View Full Version : Jail time for 'deadbeat' parents may double


DLM
12-03-2004, 12:27 PM
Proposed bill would double jail time for parents who don't pay child supportThu Dec 2, 7:18 PM ET
GILLIAN LIVINGSTON

TORONTO (CP) - Ontario parents who refuse to pay child support could face as much as six months in jail under new legislation introduced Thursday that also gives the government more tools to chase down deadbeat parents.

The proposed legislation would double the maximum jail sentence to six months for those who don't pay their required child support, Community and Social Services Minister Sandra Pupatello told the legislature. About 1,500 parents a year spend time behind bars for failing to pay support, but three months in jail isn't enough of a deterrent, Pupatello said outside the legislature.

"We don't want to send people in jail and put them in a position not to earn so they can't pay, but we do mean to send a message that we are serious about this," she said.

Currently, deadbeat parents in Ontario owe $1.2 billion in support payments to their former spouses and children.

Renate Diorio, co-founder of Families Against Deadbeats, said she believes the total is closer to $1.6 billion.

Diorio questioned the need for more jail time since it takes a parent out of the workforce and can be used as an excuse to not pay.

In Alberta, the maximum jail time is 90 days, said Manuel da Costa, executive director of the province's maintenance enforcement program.

But few deadbeat parents spend time behind bars because the program uses jail as a last resort, he said.

"Our objective is to get them to pay," da Costa said. "We want them to get the message."
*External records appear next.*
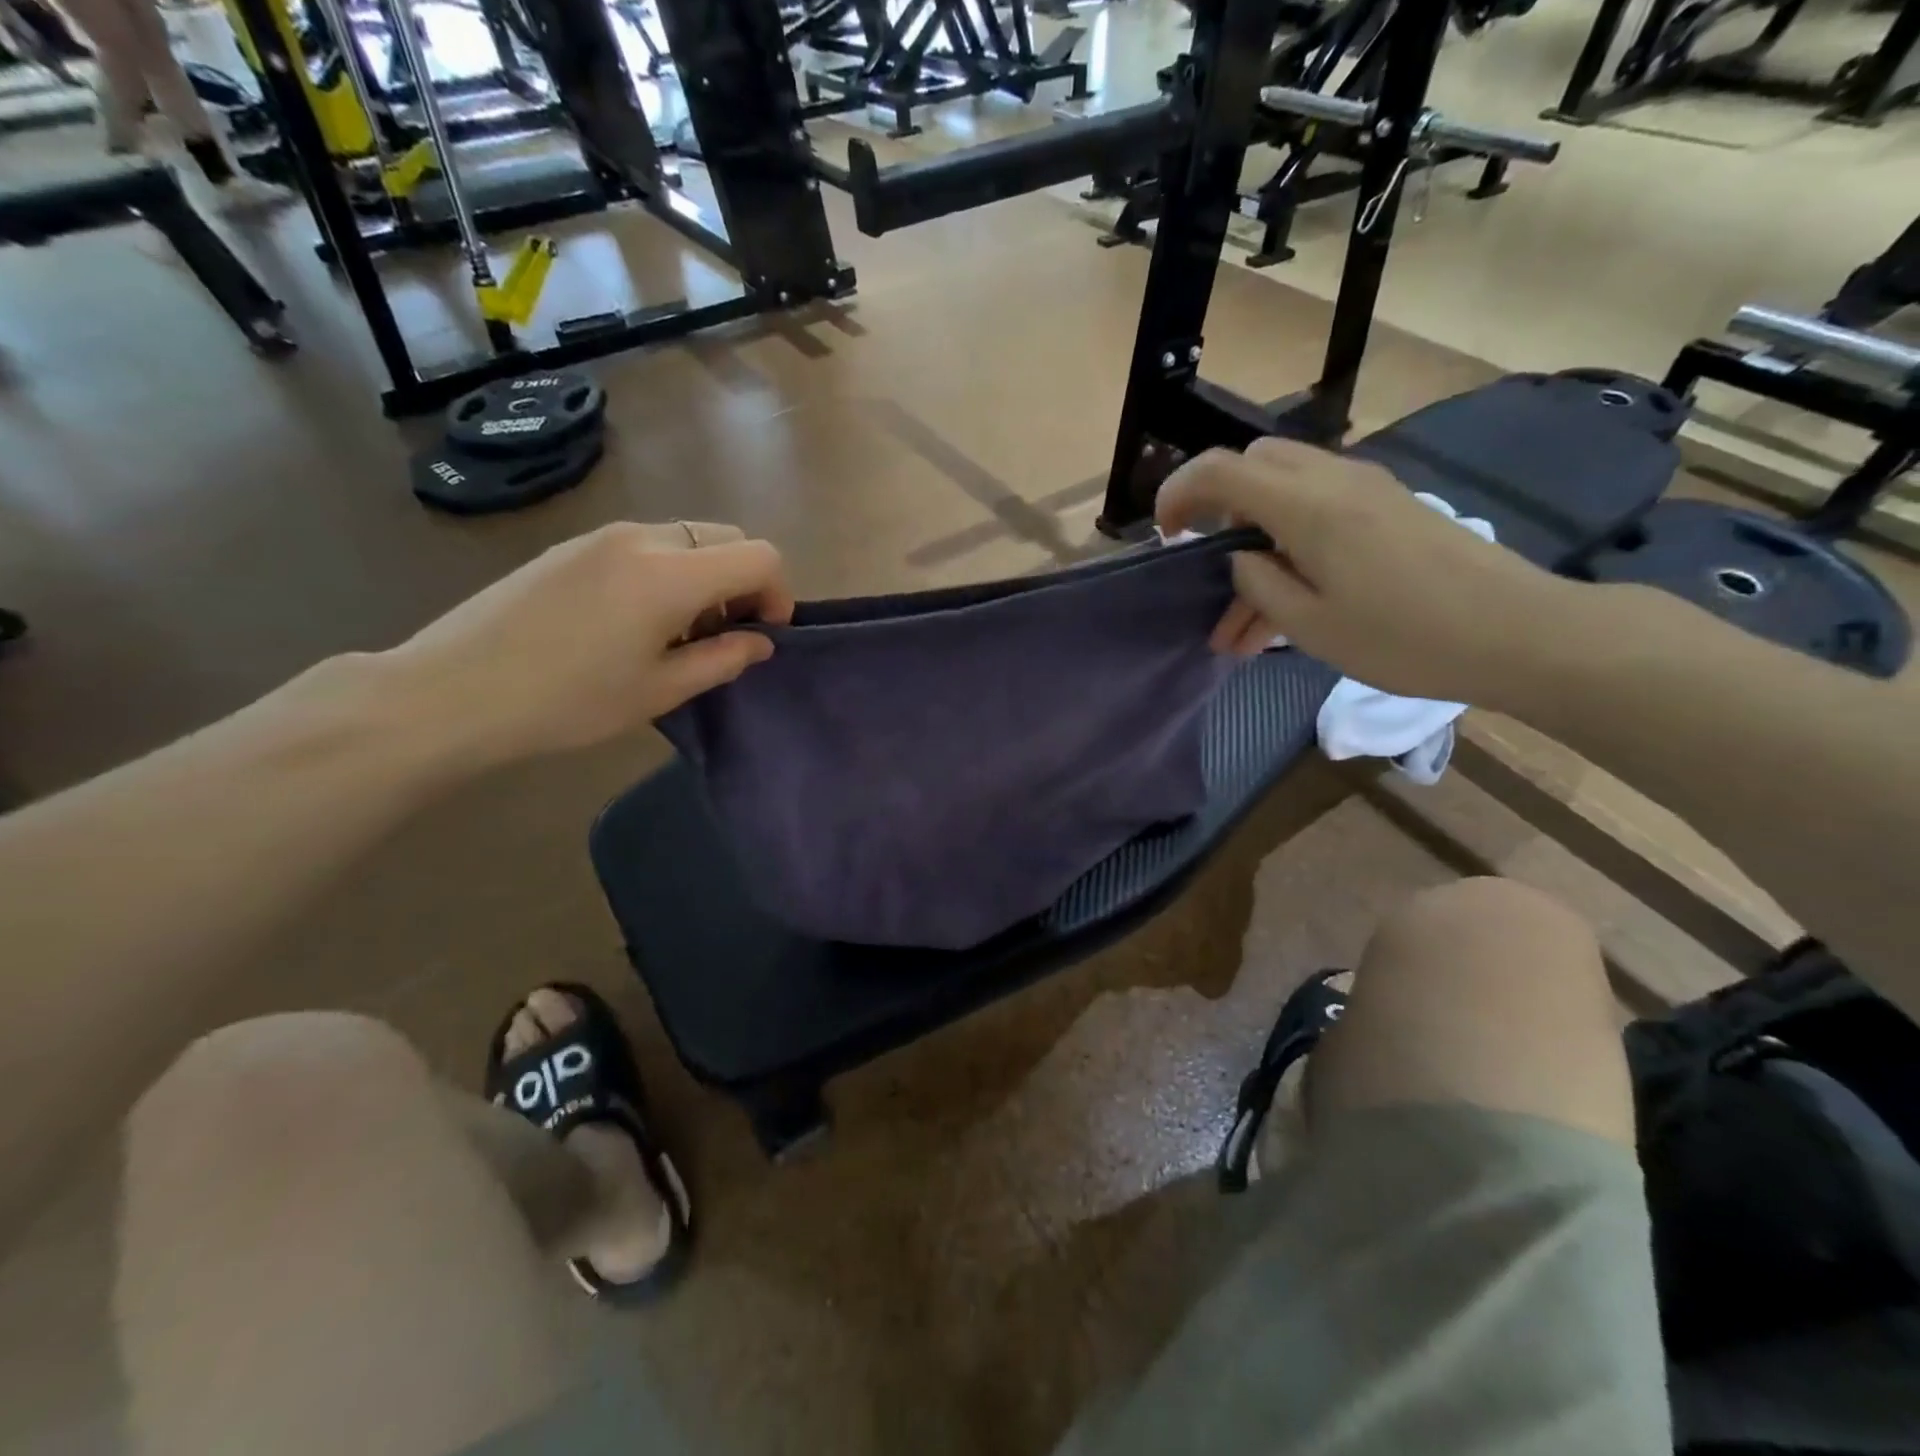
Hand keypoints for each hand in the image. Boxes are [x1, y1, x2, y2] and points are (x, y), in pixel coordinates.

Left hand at [383, 521, 792, 767]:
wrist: (452, 691)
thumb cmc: (568, 701)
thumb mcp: (659, 691)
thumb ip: (722, 659)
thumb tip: (760, 641)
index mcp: (670, 574)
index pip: (759, 556)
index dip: (778, 593)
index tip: (763, 634)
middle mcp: (643, 538)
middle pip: (727, 537)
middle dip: (744, 582)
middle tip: (725, 634)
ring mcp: (603, 535)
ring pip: (686, 538)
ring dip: (706, 577)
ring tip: (679, 631)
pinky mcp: (573, 545)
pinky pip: (646, 544)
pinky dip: (668, 571)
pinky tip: (636, 620)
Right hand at [1156, 438, 1575, 703]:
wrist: (1517, 632)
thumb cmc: (1404, 637)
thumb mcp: (1310, 626)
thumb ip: (1259, 585)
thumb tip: (1241, 560)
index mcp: (1307, 506)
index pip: (1221, 469)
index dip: (1179, 493)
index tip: (1164, 535)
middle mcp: (1334, 479)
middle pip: (1254, 464)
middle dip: (1218, 506)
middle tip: (1208, 563)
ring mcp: (1367, 489)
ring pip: (1285, 490)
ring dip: (1254, 538)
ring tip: (1240, 625)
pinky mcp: (1389, 507)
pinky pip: (1320, 507)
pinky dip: (1288, 542)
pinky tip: (1287, 602)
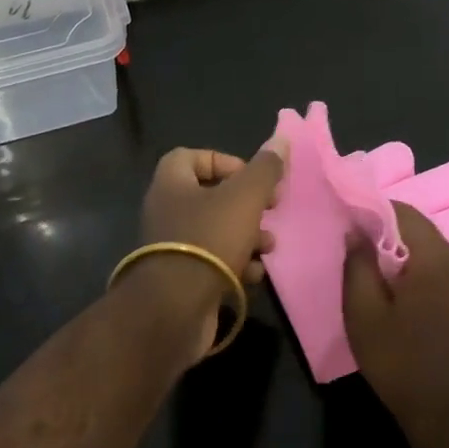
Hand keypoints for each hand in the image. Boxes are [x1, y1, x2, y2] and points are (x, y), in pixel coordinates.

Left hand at [131, 145, 287, 359]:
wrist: (174, 310)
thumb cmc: (208, 240)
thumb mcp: (244, 198)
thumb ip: (264, 169)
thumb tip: (282, 138)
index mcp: (171, 183)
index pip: (193, 156)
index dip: (225, 161)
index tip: (253, 177)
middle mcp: (166, 210)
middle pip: (211, 196)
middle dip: (246, 203)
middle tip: (271, 208)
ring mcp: (171, 247)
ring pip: (215, 231)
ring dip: (246, 235)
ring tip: (269, 246)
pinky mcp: (180, 279)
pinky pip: (212, 262)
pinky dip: (235, 264)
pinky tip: (254, 274)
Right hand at [343, 202, 448, 447]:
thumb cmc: (404, 368)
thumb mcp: (364, 316)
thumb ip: (357, 266)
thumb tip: (356, 232)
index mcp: (437, 259)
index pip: (403, 212)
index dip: (372, 211)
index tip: (348, 223)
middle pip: (420, 230)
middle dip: (386, 234)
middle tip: (356, 252)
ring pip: (431, 252)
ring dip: (403, 256)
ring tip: (374, 276)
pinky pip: (442, 273)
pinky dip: (419, 274)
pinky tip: (401, 298)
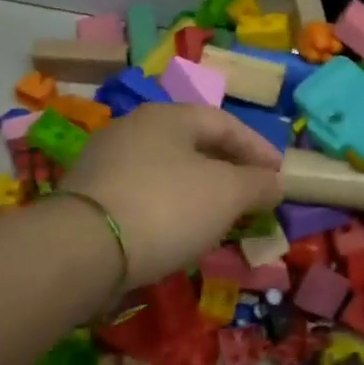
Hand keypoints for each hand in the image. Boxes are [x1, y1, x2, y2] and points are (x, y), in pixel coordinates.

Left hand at [65, 104, 282, 285]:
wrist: (83, 249)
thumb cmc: (166, 206)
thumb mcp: (227, 193)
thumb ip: (258, 184)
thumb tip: (275, 182)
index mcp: (167, 116)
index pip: (225, 123)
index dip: (258, 148)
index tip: (280, 176)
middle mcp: (133, 128)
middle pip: (194, 145)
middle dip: (228, 171)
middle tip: (252, 197)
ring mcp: (105, 161)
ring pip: (167, 171)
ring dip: (199, 192)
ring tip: (219, 219)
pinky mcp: (89, 197)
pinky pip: (143, 195)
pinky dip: (169, 209)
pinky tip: (177, 233)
Ontario's proposed bill would also give the province's Family Responsibility Office the power to post on a website pictures of those who shirk their child support duties.
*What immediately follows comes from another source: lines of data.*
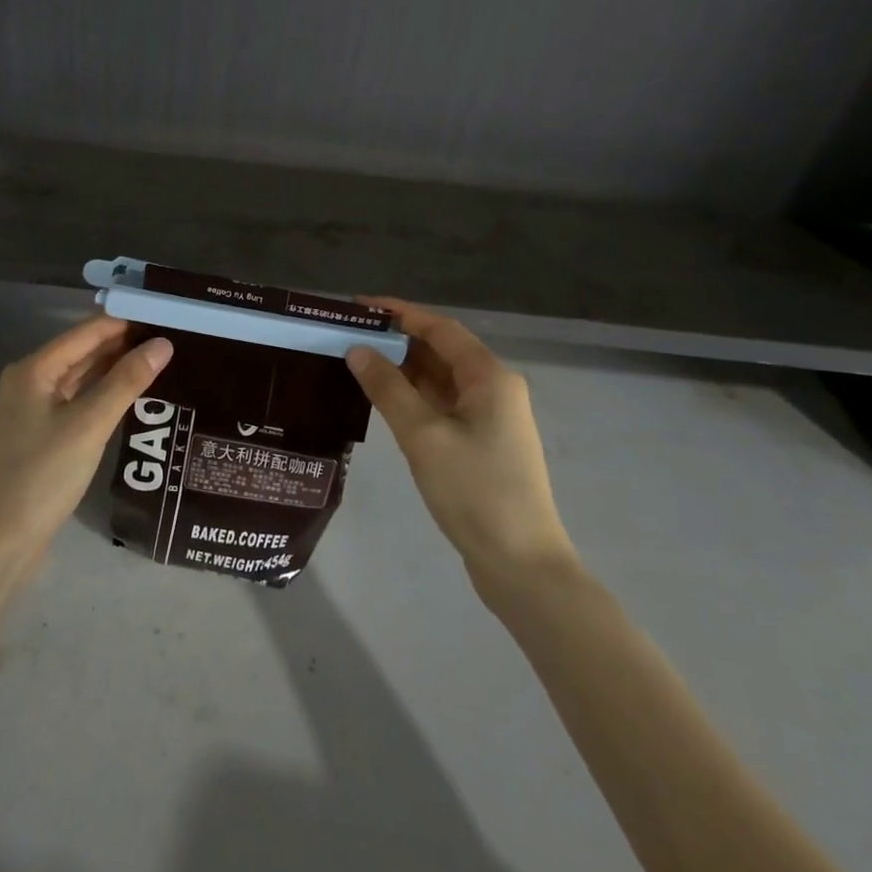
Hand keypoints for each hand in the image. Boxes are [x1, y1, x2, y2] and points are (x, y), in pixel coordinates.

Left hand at [0, 315, 173, 564]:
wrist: (2, 541)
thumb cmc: (44, 475)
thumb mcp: (90, 424)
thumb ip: (127, 381)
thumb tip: (163, 343)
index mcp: (33, 369)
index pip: (86, 332)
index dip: (124, 321)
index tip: (163, 313)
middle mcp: (30, 381)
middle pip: (82, 351)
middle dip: (122, 343)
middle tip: (169, 336)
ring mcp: (33, 409)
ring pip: (80, 377)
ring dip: (114, 368)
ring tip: (159, 359)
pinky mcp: (41, 434)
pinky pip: (77, 400)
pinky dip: (102, 393)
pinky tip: (131, 394)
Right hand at [347, 299, 574, 586]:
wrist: (521, 565)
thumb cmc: (474, 491)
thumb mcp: (423, 436)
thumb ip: (388, 389)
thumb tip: (357, 350)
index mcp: (489, 377)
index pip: (440, 328)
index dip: (400, 312)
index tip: (360, 306)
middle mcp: (494, 389)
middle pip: (441, 351)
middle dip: (398, 340)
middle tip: (350, 336)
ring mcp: (490, 418)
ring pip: (441, 380)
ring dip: (404, 370)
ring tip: (357, 362)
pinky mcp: (482, 444)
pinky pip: (443, 405)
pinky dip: (414, 397)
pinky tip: (383, 400)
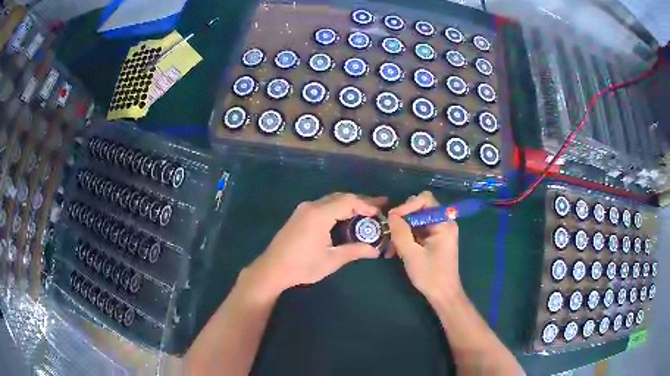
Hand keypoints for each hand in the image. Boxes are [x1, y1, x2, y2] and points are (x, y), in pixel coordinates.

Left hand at [245, 193, 386, 299]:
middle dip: (360, 201)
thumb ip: (355, 251)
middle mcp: (311, 206)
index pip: (348, 201)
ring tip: (366, 211)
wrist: (272, 269)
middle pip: (340, 197)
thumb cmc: (302, 266)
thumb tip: (375, 250)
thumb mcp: (331, 260)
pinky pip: (323, 206)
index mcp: (319, 214)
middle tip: (379, 206)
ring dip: (349, 204)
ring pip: (331, 200)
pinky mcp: (299, 216)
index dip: (366, 204)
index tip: (379, 213)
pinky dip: (337, 209)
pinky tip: (345, 218)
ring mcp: (303, 210)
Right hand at [387, 191, 462, 303]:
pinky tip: (397, 250)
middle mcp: (443, 223)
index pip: (424, 199)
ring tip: (392, 245)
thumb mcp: (412, 254)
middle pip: (420, 208)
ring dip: (403, 230)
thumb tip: (391, 215)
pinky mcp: (434, 240)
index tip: (393, 218)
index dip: (407, 205)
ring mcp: (439, 232)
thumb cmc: (430, 275)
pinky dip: (407, 237)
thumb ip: (401, 232)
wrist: (443, 295)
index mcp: (443, 223)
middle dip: (403, 218)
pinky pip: (418, 231)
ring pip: (417, 220)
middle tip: (390, 232)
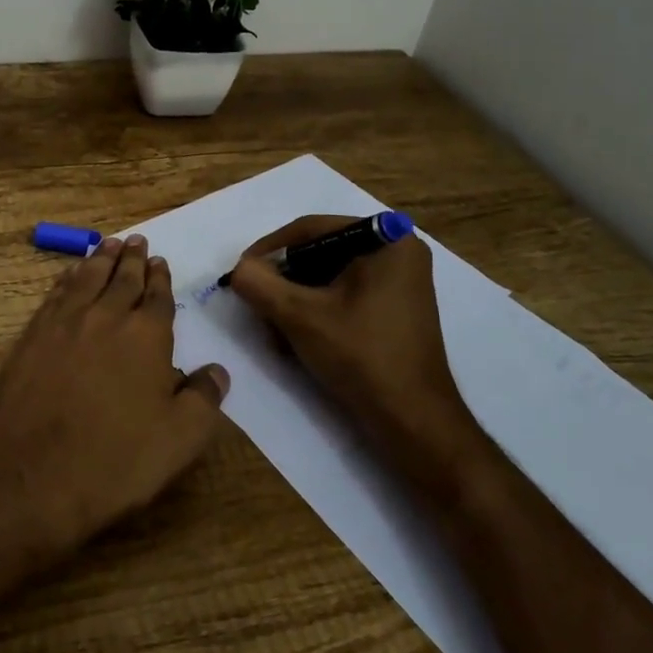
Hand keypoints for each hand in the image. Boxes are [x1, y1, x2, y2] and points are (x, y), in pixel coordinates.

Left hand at [0, 236, 229, 558]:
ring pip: (88, 277)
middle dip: (133, 259)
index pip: (157, 296)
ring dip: (102, 258)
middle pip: (123, 278)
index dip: (160, 278)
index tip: (161, 262)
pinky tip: (71, 273)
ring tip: (110, 243)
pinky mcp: (33, 335)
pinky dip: (68, 277)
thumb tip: (217, 370)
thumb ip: (203, 399)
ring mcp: (65, 322)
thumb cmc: (115, 462)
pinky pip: (57, 293)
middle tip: (138, 240)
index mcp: (147, 335)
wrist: (31, 477)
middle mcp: (106, 316)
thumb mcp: (179, 440)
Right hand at [226, 216, 485, 490]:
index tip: (242, 272)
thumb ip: (259, 284)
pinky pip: (344, 294)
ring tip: (274, 329)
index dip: (269, 249)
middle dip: (284, 280)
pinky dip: (317, 311)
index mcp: (386, 240)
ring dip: (296, 299)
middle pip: (320, 252)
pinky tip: (298, 339)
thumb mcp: (299, 316)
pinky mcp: (395, 308)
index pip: (311, 229)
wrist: (414, 423)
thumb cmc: (361, 357)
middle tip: (257, 303)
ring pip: (328, 276)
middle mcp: (398, 252)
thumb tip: (239, 270)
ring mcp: (399, 282)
But Pupatello admitted it could be some time before such a website is up and running.

"Quite frankly right now, I need to have the confidence that we would put the right people on the website with the right level of arrears," she said.
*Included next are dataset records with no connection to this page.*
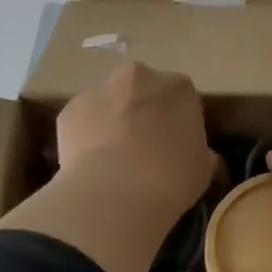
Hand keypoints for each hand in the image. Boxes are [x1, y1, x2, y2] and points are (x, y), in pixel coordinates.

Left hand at [55, 62, 212, 215]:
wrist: (115, 194)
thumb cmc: (171, 178)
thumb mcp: (203, 168)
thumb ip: (200, 151)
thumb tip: (197, 154)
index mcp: (178, 87)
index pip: (182, 97)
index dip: (179, 121)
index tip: (177, 145)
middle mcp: (137, 77)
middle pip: (142, 91)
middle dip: (144, 112)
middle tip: (147, 149)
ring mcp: (98, 90)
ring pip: (110, 104)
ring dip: (113, 122)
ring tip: (116, 162)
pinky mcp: (68, 111)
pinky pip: (83, 122)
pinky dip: (88, 138)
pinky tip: (93, 167)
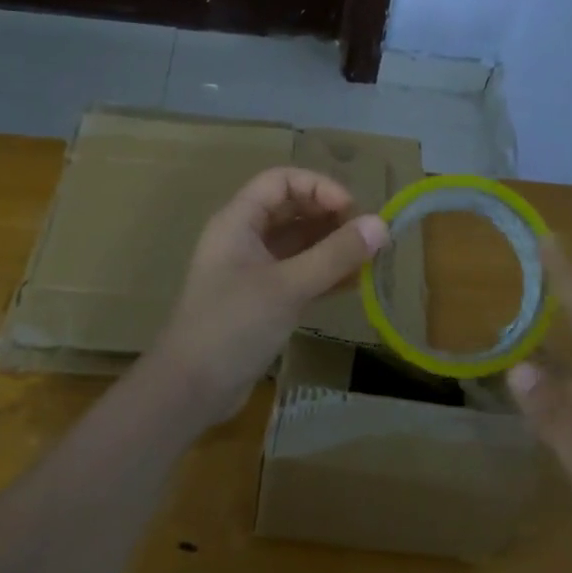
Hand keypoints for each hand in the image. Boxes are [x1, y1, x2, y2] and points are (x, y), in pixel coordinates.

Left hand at [152, 167, 388, 424]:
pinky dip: (326, 273)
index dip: (318, 187)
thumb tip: (382, 224)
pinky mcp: (263, 301)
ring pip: (299, 243)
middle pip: (292, 209)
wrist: (189, 391)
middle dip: (330, 216)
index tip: (351, 209)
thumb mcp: (288, 286)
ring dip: (332, 246)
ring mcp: (253, 271)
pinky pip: (300, 273)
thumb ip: (335, 255)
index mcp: (238, 222)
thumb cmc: (232, 327)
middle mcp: (244, 239)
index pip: (281, 181)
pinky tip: (354, 284)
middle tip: (367, 235)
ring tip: (369, 258)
Alberta already has such a website, and officials locate about 60 per cent of the people whose pictures are posted, Pupatello said.

Diorio urged the Ontario government to set up its website as quickly as possible.

"It's all for the children," she said. "Children are placed on the backburner and it shouldn't be that way."

Alberta has a separate investigations unit that searches for deadbeat parents, da Costa said. Diorio suggested Ontario should do the same.

"Let's get investigators in there," she said. "Alberta's got an investigative unit and they've had (pictures) on the website for the longest time already. Why are we so slow?"

If passed, Ontario's bill would also give the government more power to track down deadbeat parents, such as allowing the province to demand personal information from trade unions. It would also let the government ask for information from those with a financial relationship to the parent.

In addition to already being able to suspend deadbeat parents' driver's licences, the changes would let the government report such parents to professional organizations and suspend hunting and fishing licences.

New Democrat house leader Peter Kormos said reporting deadbeat parents to those organizations is pointless.

"That doesn't put money in the account for parents and their kids," Kormos said.

To improve efficiency, the Family Responsibility Office would allow a parent's workplace to send payments to the office electronically and require direct deposits for recipients.

The legislation would also allow the government to stop enforcing child support payments when the recipient doesn't respond to eligibility inquiries, and it would let the office cut off support paid by a parent once a child is no longer eligible.

stevesboo23
12-06-2004, 08:00 AM
This is a very very touchy subject with me. I dont understand how deadbeats can just walk away!!! I love my boy and last time I checeked I put a roof over his head, shirt on his back and food in his stomach on my own and I will continue to do so!!

DLM
12-06-2004, 08:12 AM
I bet your son will always appreciate it too - he is lucky he has you !

stevesboo23
12-06-2004, 08:15 AM
Thanks!!! When he gets older I am sure he will!!! For now he is only 6 and nobody messes with his momma!!!